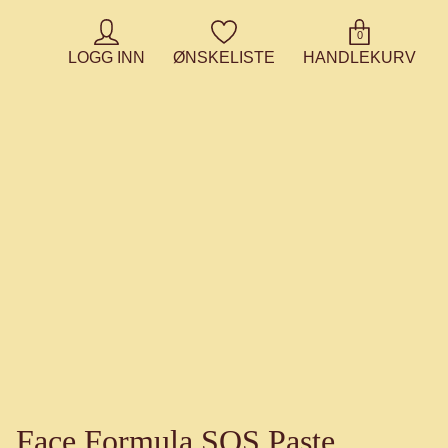
0
LOGG INN
ØNSKELISTE
HANDLEKURV
Face Formula SOS Paste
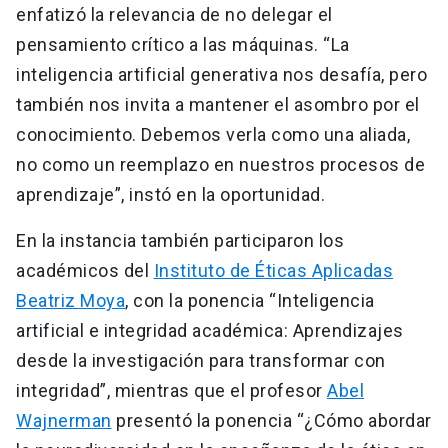
enfatizó la relevancia de no delegar el
pensamiento crítico a las máquinas. “La
inteligencia artificial generativa nos desafía, pero
también nos invita a mantener el asombro por el
conocimiento. Debemos verla como una aliada,
no como un reemplazo en nuestros procesos de
aprendizaje”, instó en la oportunidad.
En la instancia también participaron los
académicos del
Instituto de Éticas Aplicadas
Beatriz Moya
, con la ponencia “Inteligencia
artificial e integridad académica: Aprendizajes
desde la investigación para transformar con
integridad”, mientras que el profesor
Abel
Wajnerman
presentó la ponencia “¿Cómo abordar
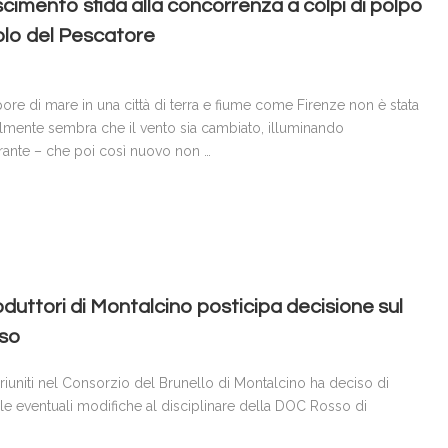
scimento sfida alla concorrenza a colpi di polpo
olo del Pescatore
pore di mare in una città di terra e fiume come Firenze non è stata
almente sembra che il vento sia cambiato, illuminando
orante – che poi così nuovo non …
duttori di Montalcino posticipa decisione sul
sso
riuniti nel Consorzio del Brunello di Montalcino ha deciso di
lle eventuali modifiche al disciplinare della DOC Rosso di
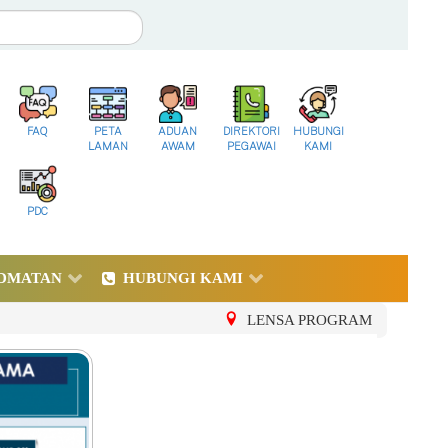
FAQ
PETA
ADUAN
DIREKTORI
HUBUNGI
LAMAN
AWAM
PEGAWAI
KAMI
PDC
DMATAN
HUBUNGI KAMI
LENSA PROGRAM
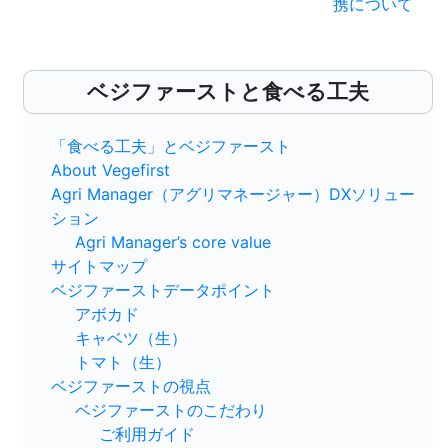
携について
ナ
ビ
ベジファーストと食べる工夫
ゲ
ー
「食べる工夫」とベジファースト
About Vegefirst
シ
Agri Manager（アグリマネージャー）DXソリュー
ョ
ション
Agri Manager’s core value
ン
サイトマップ
ベジファーストデータポイント
アボカド
キャベツ（生）
トマト（生）
ベジファーストの視点
ベジファーストのこだわり
ご利用ガイド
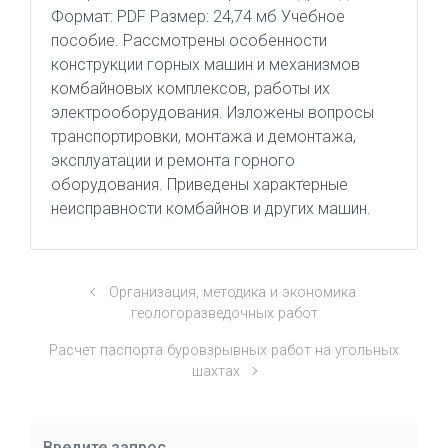
Формат: PDF Размер: 24,74 мб Учебное
пособие. Рассмотрены особенности
конструкции горных машин и механизмов
комбайновых комплексов, работы их
электрооборудования. Изложены вопросы
транспортировки, монтажа и демонтажа,
эксплуатации и ремонта горного
оборудования. Приведены характерные
неисправности комбайнов и других машин.
Организация, методика и экономика
геологоразведочных работ
Расчет паспорта буровзрывных работ на угольных
шахтах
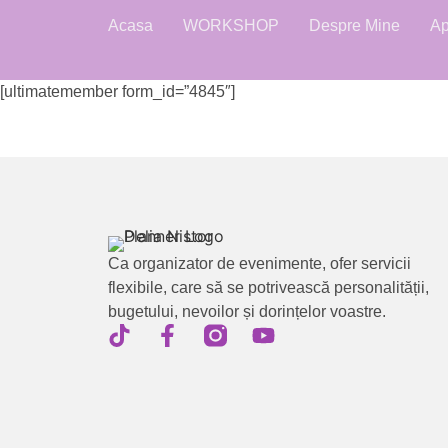
Acasa
WORKSHOP
Despre Mine
Ap
[ultimatemember form_id=”4845″]
Ca organizator de evenimente, ofer servicii
flexibile, care să se potrivească personalității,
bugetului, nevoilor și dorințelor voastre.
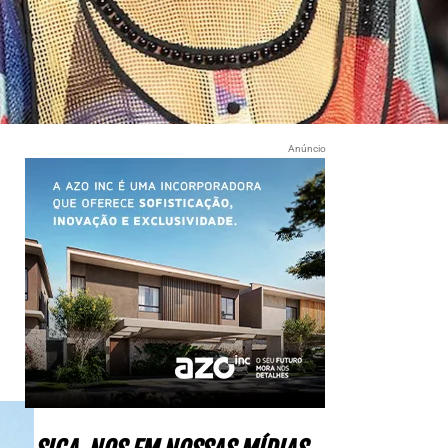
Anúncio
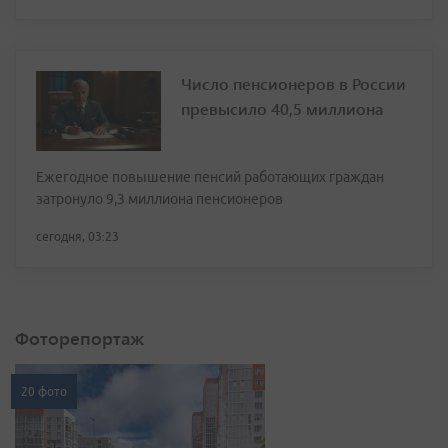
Число пенсионеров в России
превысило 40,5 миллиона
Ежегодное повышение пенсий работающих граждан
затронуло 9,3 миллиона пенсионеров
сегодня, 03:23
Фоторепортаж
20 фото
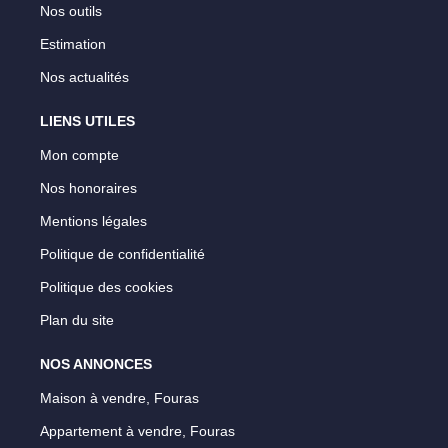
Nos outils
Estimation
Nos actualités
LIENS UTILES
Mon compte
Nos honoraires
Mentions légales
Politique de confidentialité
Politique des cookies
Plan du site
NOS ANNONCES
Maison à vendre, Fouras
Appartement à vendre, Fouras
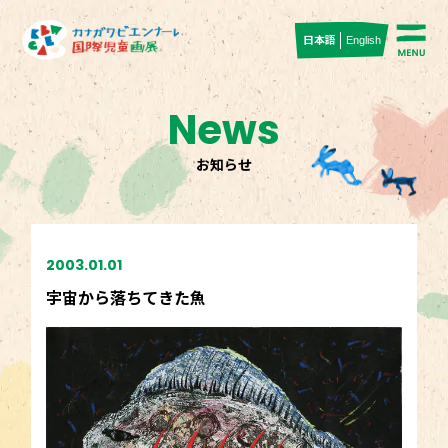
日本語
English
News
お知らせ
2003.01.01
宇宙から落ちてきた魚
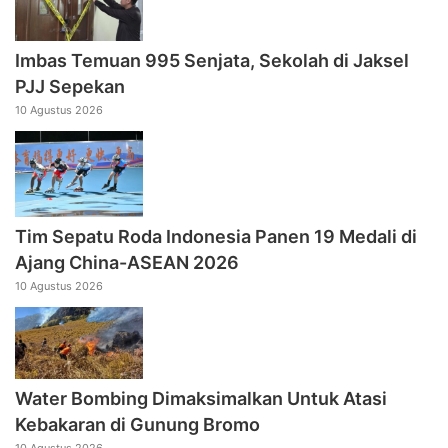
Imbas Temuan 995 Senjata, Sekolah di Jaksel
PJJ Sepekan
10 Agustus 2026
Tim Sepatu Roda Indonesia Panen 19 Medali di
Ajang China-ASEAN 2026
10 Agustus 2026
Water Bombing Dimaksimalkan Untuk Atasi
Kebakaran di Gunung Bromo
10 Agustus 2026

- [Your task]:
Every line above from the one with "enfatizó la relevancia de no delegar el" down to the one with "pore di mare" must be written out exactly, and no picture may appear.

- [Solution for this task]:
enfatizó la relevancia de no delegar el
pensamiento crítico a las máquinas. “La
inteligencia artificial generativa nos desafía, pero
también nos invita a mantener el asombro por el
conocimiento. Debemos verla como una aliada,
no como un reemplazo en nuestros procesos de
aprendizaje”, instó en la oportunidad.
En la instancia también participaron los
académicos del
Instituto de Éticas Aplicadas
Beatriz Moya
, con la ponencia “Inteligencia
artificial e integridad académica: Aprendizajes
desde la investigación para transformar con
integridad”, mientras que el profesor
Abel
Wajnerman
presentó la ponencia “¿Cómo abordar
scimento sfida alla concorrenza a colpi di polpo
olo del Pescatore
pore di mare in una città di terra e fiume come Firenze non è stata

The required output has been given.